When it comes to helping our customers with fraud detection, we believe there is not one silver bullet. Many customers ask for that. There is not one. Rather, you need to have layers and different levels of protection to help you detect that fraud.

Senator O'SULLIVAN: I have a question on technique. You are saying that with one element you might not get it right, but I imagine there is a hierarchy within that. If I have forgotten my wife's maiden name, that might be one that you would not let me get away with.

Ms Newton : That is right.

Senator O'SULLIVAN: So why would you ask a question which, if the answer was inaccurate, could be dismissed? Why wouldn't the questions only be the ones where you have to get 100 per cent?

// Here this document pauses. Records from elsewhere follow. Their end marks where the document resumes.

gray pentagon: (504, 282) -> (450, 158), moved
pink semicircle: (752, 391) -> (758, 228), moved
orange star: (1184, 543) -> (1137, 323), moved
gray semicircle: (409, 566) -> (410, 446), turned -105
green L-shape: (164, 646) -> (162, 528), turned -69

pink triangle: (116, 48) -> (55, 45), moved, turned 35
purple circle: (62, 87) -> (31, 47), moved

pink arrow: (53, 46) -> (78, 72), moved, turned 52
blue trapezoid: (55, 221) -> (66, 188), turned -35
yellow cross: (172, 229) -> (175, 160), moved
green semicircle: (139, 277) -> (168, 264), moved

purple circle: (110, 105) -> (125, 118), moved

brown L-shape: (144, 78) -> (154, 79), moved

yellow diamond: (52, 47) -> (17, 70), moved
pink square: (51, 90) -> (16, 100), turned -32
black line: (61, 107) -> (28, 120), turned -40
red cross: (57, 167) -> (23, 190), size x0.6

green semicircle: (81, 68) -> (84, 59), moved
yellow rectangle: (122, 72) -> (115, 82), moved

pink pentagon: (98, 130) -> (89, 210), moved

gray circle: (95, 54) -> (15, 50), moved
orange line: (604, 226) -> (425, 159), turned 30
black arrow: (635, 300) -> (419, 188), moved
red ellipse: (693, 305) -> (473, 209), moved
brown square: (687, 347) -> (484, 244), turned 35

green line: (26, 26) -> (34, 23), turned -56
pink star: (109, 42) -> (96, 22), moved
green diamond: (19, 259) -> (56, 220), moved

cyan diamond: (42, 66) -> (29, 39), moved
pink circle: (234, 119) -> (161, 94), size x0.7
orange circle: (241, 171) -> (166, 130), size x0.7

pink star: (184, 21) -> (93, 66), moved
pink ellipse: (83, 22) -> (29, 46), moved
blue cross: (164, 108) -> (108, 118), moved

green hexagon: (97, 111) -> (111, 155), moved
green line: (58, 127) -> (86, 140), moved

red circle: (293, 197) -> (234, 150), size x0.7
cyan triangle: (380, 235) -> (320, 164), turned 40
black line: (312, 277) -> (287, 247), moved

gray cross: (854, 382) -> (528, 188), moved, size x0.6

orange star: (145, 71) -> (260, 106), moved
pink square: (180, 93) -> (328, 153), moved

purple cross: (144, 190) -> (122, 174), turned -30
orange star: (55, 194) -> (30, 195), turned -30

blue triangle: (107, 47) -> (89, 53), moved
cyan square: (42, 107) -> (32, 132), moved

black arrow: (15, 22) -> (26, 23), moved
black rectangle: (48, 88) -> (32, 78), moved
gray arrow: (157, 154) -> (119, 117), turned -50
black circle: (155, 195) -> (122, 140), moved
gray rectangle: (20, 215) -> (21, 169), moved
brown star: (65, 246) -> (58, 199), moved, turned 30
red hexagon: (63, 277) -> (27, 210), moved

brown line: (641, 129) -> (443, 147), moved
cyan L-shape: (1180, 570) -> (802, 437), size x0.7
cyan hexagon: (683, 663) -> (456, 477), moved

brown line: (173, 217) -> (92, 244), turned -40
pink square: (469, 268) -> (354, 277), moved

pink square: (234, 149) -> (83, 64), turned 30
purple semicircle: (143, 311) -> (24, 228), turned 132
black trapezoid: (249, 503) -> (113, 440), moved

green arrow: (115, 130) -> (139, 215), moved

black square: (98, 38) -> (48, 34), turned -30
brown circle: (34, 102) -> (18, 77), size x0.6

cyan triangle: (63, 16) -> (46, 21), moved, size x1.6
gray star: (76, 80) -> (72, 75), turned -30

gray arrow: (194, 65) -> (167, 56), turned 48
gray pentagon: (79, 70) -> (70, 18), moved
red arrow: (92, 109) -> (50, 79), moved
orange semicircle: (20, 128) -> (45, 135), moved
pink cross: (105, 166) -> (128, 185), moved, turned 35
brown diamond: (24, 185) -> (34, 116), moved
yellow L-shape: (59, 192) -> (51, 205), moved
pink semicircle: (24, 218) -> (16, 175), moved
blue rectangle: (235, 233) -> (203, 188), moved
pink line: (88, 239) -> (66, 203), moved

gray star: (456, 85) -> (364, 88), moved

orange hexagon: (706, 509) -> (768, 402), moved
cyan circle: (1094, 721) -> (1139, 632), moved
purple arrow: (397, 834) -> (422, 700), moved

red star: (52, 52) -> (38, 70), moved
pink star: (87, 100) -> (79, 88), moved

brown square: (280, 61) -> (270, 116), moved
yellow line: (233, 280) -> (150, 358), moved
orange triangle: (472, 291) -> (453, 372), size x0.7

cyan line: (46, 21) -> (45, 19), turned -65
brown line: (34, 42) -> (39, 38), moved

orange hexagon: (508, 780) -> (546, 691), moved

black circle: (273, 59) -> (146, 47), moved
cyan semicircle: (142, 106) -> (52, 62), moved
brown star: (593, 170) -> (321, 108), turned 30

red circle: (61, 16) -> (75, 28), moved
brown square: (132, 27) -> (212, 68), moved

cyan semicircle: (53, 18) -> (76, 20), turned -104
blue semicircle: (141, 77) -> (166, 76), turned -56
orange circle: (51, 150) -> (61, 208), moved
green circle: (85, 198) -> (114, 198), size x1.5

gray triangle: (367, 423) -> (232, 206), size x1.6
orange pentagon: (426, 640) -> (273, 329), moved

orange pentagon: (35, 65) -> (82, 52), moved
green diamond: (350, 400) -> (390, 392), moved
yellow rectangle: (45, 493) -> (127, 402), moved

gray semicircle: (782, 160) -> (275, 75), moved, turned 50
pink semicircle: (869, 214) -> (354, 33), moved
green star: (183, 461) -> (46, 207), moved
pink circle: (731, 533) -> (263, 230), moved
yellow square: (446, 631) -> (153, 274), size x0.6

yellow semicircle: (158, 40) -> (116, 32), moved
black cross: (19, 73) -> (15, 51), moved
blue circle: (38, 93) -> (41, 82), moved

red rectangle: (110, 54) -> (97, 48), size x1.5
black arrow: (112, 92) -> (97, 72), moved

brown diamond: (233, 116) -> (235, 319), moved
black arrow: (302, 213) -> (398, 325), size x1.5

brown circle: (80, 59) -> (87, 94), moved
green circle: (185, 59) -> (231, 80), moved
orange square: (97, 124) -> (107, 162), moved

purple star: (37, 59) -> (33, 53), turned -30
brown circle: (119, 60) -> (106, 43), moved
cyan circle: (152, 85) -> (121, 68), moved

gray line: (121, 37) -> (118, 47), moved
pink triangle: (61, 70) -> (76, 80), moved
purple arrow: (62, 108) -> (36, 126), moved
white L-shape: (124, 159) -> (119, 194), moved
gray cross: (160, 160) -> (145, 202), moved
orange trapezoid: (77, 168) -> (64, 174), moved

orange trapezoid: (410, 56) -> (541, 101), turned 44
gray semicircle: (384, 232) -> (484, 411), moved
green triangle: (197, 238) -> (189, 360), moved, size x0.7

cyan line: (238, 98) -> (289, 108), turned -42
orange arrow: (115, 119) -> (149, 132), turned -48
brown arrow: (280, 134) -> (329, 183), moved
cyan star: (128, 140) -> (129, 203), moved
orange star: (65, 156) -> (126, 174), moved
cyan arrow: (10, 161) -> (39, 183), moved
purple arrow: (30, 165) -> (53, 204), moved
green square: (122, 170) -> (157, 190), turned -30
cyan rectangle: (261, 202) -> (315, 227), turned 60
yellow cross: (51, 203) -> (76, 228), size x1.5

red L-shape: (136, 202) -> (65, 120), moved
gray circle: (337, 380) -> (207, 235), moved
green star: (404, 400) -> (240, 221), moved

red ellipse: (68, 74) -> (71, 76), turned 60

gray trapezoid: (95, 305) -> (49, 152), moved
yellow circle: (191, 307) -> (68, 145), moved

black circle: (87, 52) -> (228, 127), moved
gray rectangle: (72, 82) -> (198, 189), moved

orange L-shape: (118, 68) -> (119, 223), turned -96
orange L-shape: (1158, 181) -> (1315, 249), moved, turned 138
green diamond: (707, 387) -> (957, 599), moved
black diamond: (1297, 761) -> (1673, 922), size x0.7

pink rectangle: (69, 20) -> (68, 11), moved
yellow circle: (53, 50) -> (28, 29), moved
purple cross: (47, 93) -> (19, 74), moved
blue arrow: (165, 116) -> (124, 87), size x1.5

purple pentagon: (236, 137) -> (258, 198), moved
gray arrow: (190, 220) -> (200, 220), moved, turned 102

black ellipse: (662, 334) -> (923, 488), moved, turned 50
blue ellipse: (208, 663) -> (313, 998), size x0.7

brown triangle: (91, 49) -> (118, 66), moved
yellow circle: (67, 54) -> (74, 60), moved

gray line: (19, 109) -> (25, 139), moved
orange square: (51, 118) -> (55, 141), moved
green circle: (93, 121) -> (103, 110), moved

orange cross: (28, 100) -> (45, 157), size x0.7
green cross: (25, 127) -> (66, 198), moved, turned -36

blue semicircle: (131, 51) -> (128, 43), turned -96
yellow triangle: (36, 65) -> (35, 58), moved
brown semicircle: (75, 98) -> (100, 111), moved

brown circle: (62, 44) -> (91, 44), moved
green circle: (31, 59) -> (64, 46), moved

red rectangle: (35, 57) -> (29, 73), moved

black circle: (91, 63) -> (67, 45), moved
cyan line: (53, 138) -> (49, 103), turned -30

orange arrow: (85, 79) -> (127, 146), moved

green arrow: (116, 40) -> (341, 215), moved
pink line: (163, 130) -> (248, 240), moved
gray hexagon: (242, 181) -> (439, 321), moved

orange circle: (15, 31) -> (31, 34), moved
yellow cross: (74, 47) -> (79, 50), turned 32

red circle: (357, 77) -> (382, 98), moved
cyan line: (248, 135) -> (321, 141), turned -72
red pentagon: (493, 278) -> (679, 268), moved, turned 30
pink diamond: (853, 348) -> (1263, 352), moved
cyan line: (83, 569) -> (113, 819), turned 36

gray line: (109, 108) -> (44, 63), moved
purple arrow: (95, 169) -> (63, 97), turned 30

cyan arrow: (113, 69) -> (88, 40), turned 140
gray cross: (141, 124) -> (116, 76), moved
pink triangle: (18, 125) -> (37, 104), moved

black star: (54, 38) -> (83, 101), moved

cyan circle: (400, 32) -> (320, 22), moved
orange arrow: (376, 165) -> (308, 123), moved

Ms Newton : You could definitely set up your rules to say it must be 100 per cent. We leave the definition of those rules to our customers, because they are the ones determining what level of risk we are protecting against. Is it a $100,000 mortgage or is it a $5,000 credit card? What is the difference we are talking about here?

Senator O'SULLIVAN: But, again as a matter of interest, what would persuade them to create a series of questions where they would tolerate inaccuracies? What is in it for them? It does not matter whether they are protecting 10c or $10,000. Why wouldn't they stick to a series of questions that need a 100 per cent response?

Ms Newton : You can certainly do that. To date our customers using this particular component—

Senator O'SULLIVAN: That is not my question. You say some will allow errors. I am asking: why would they have that tolerance? Why would they bother to go for an inferior series of questions when a superior series of questions requiring 100 per cent would give them a 100 per cent result?

Ms Newton : If each of the other levels of protection had been met and the customer had missed one question and they were talking about a low-risk product, the financial institution might say, 'I'm okay with that.'

CHAIR: In terms of the knowledge based assessment, what do you think the optimum number of questions is? Obviously there is a limit.

Ms Newton : Yes. Ideally, you would build it up to 10, 15 or even 20 questions that you could have in your portfolio of possible questions and then you would randomly ask them. So you may only be asking two at a time. On one occasion when a client comes in through an online channel you might ask about a historical address and something about an electorate, and then you mix them up. It is this more random nature that helps break the predictability for the fraudsters.

CHAIR: Mr Strassberg, you made a fairly detailed opening statement. I wonder if that is available? Yes, we have it already. Thank you for your time today. We do not have any more questions at this point, but I am sure if something comes up we will be back in contact. A copy of the Hansard transcript will be made available for you to check, and please come back to us with any corrections. Once again, thanks for your submission and thanks for coming along today.